Question

The n-side of the depletion layer of a p-n junction.
\[A.\] Always has the same width as the p-side.
\[B.\] Has no bound charges
\[C.\] Is negatively charged.
\[D.\] Is positively charged.

Answer 1

Hint: We will look at the components of \[p-side\] and \[n-side\] of a p-n junction diode and also about the minority charge carriers. The depletion region is formed by the majority charge carried of the particular side. We can then see the charge at the depletion layer of a particular side.

Complete solution: First of all let us understand the majority and minority charge carriers in \[N-type\] and \[P-type\] semiconductors. In \[N-type\] they have excess free electrons compared to\[P-type\]which have excess holes. So, the minority carriers in both will be holes and electrons respectively.
     Now, if we look at how a depletion layer is formed in p-n junction diodes which are formed by combining an \[N-type\] and a \[P-type\] semiconductor, electrons and holes diffuse into regions with lower concentration. Therefore, free electrons from \[n-side\] diffuse into \[p-side\] and holes from \[p-side\] diffuses into \[n-side\].
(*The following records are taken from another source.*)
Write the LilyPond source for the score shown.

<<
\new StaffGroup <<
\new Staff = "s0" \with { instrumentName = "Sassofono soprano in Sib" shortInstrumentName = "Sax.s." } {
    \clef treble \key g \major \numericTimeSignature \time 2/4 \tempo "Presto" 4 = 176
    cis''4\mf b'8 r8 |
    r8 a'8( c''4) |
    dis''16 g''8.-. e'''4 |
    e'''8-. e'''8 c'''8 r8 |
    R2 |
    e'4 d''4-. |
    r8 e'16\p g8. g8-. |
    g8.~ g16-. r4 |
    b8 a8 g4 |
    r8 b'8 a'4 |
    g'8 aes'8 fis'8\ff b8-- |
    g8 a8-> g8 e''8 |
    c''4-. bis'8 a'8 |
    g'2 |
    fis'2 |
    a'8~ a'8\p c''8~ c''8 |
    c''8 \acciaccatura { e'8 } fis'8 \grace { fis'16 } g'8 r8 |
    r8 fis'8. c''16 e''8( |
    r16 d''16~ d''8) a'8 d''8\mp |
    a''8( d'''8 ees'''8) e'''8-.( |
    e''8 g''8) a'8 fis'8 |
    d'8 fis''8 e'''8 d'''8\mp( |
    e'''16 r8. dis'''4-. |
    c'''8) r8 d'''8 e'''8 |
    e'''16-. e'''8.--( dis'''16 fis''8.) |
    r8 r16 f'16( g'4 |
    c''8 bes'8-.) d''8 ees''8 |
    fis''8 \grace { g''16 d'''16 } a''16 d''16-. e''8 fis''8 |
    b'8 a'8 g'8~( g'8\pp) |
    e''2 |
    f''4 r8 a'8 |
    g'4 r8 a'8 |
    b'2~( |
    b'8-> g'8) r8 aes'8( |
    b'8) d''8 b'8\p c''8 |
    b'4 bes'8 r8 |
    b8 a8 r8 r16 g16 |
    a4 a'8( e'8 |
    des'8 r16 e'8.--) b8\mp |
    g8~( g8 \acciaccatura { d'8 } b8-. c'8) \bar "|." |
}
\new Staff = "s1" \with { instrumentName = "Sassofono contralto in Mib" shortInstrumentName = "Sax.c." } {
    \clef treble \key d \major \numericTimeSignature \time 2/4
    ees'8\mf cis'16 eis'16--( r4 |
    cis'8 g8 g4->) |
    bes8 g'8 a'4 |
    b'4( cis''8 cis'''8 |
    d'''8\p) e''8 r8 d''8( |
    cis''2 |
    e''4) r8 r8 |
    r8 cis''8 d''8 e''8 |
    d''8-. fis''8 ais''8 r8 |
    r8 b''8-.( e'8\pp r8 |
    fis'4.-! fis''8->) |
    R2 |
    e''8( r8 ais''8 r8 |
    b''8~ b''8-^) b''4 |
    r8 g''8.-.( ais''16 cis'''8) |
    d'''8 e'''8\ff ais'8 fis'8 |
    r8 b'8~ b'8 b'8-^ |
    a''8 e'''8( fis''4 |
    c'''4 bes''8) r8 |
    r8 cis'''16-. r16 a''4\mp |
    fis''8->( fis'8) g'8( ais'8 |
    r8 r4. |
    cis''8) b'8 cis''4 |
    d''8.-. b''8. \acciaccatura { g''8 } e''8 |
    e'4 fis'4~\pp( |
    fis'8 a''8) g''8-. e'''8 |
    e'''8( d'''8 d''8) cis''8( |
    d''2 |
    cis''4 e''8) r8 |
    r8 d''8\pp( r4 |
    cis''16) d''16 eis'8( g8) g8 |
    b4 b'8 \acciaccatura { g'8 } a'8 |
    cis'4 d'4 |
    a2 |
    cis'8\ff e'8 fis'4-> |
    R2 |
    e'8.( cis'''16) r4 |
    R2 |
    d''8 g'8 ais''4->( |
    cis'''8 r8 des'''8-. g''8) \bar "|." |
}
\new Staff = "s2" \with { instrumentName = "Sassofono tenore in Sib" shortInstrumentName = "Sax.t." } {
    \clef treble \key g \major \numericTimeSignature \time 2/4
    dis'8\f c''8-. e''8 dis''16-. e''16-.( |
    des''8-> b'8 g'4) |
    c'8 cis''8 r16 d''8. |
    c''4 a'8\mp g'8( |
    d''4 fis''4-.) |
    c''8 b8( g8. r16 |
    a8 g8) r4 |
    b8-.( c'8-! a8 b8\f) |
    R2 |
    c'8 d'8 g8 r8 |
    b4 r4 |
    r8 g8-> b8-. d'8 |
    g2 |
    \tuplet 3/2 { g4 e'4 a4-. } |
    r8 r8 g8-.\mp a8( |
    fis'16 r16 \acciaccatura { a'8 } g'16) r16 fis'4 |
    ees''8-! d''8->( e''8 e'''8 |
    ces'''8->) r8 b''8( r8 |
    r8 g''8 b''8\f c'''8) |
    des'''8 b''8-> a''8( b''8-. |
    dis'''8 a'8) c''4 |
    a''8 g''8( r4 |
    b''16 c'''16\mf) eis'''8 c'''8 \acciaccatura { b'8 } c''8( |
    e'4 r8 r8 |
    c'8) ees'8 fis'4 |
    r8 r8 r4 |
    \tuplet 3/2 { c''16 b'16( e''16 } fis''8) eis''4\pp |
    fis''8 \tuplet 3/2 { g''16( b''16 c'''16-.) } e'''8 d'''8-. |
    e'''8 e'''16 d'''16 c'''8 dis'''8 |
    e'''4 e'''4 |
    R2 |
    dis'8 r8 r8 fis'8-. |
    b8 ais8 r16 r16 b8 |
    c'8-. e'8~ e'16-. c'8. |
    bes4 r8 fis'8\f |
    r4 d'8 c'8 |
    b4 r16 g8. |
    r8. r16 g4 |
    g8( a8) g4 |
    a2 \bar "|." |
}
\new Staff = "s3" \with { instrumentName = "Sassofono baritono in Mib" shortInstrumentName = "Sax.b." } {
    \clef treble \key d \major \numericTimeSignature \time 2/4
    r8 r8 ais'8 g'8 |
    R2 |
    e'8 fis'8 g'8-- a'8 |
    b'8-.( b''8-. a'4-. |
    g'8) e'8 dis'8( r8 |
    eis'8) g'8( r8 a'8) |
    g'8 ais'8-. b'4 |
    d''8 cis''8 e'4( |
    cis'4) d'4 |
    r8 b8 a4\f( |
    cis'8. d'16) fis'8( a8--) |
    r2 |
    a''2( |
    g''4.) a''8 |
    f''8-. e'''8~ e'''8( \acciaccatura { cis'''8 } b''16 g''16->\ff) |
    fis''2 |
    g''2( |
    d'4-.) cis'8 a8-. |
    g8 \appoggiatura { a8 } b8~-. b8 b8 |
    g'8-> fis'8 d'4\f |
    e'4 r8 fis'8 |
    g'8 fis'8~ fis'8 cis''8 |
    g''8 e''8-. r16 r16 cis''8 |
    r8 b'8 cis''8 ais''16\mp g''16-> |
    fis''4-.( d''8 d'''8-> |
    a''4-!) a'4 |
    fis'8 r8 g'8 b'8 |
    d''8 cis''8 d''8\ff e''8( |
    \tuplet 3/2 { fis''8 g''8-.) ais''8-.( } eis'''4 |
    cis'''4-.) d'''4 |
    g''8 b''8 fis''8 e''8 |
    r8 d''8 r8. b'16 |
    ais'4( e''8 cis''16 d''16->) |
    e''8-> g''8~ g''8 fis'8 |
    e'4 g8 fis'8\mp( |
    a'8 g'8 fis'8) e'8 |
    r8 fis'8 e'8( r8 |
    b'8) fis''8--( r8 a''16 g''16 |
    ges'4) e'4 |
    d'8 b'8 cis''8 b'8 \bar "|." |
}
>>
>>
 Now, at the \[n-side\] region near the junction, the free electrons are gone by the diffusion of electrons to \[p-side\] and recombination of electrons to holes that are diffused from\[p-side\]. Similarly, the holes from \[p-side\] will also be gone. As a result, majority charge carriers are depleted at the junction which is called a depletion layer.
 Due to this depletion layer, both the sides will be charged as, \[n-side\] will be positively charged and \[p-side\] will be negatively charged. Therefore, option d is the correct answer.


Note: We must be aware of the fact that the charges at the depletion layer are non-mobile charges and they act like a barrier that opposes the flow of electrons and holes. The width of this layer will change according to the biasing conditions and hence the potential difference will change. That means the charge at either side will differ.